● **Collected data**:
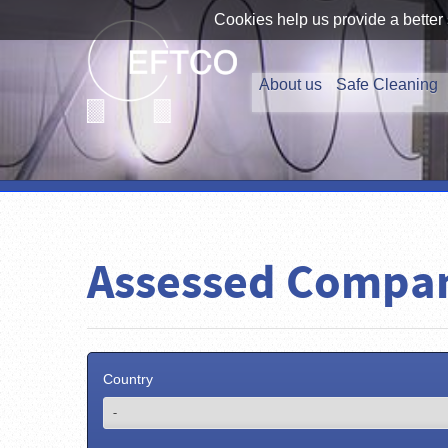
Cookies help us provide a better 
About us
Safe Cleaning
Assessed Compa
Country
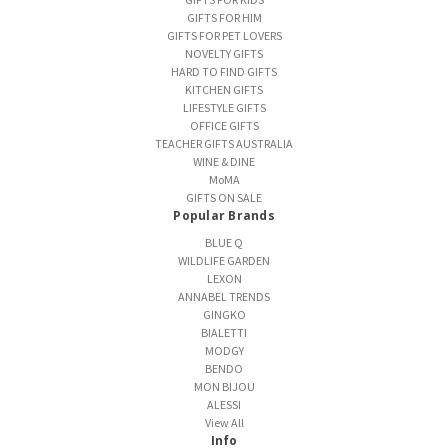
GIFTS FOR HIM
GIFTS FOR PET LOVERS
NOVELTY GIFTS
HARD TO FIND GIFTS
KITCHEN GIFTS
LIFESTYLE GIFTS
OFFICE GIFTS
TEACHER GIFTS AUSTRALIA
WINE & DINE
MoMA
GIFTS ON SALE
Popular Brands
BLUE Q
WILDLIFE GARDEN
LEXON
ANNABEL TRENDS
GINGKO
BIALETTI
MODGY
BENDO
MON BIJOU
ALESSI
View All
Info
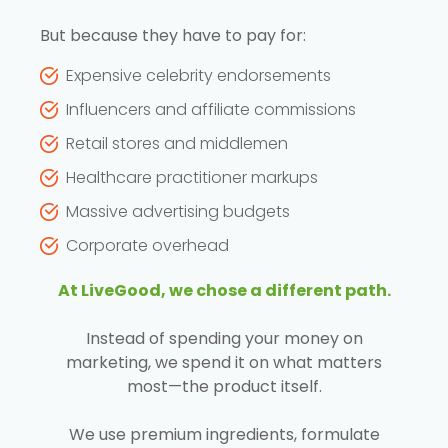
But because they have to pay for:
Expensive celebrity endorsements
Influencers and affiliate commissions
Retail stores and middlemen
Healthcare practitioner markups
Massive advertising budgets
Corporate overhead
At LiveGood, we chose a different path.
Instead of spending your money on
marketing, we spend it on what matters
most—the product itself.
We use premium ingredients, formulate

...

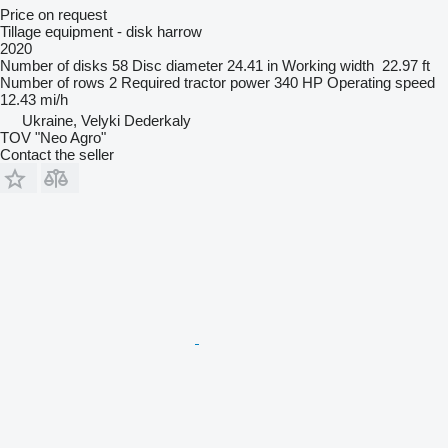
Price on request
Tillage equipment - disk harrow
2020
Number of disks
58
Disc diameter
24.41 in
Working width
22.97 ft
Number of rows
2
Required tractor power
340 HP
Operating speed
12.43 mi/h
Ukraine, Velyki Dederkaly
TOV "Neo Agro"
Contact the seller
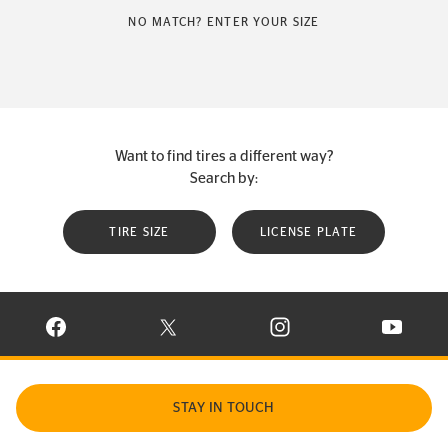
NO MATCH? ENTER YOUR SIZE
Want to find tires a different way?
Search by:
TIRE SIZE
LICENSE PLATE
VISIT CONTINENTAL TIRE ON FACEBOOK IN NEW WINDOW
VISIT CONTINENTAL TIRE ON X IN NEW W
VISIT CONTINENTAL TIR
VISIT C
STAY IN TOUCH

● **Your objective**: Retype the lines of the records from the one containing "Price on request" through the one containing "STAY IN TOUCH", inclusive, leaving out any pictures.

● **Problem solution**:
Price on request
Tillage equipment - disk harrow
2020
Number of disks
58
Disc diameter
24.41 in
Working width
22.97 ft
Number of rows
2
Required tractor power
340 HP
Operating speed
12.43 mi/h
Ukraine, Velyki Dederkaly
TOV "Neo Agro"
Contact the seller
NO MATCH? ENTER YOUR SIZE
Want to find tires a different way?
Search by:
TIRE SIZE
LICENSE PLATE
VISIT CONTINENTAL TIRE ON FACEBOOK IN NEW WINDOW
VISIT CONTINENTAL TIRE ON X IN NEW W
VISIT CONTINENTAL TIR
VISIT C
STAY IN TOUCH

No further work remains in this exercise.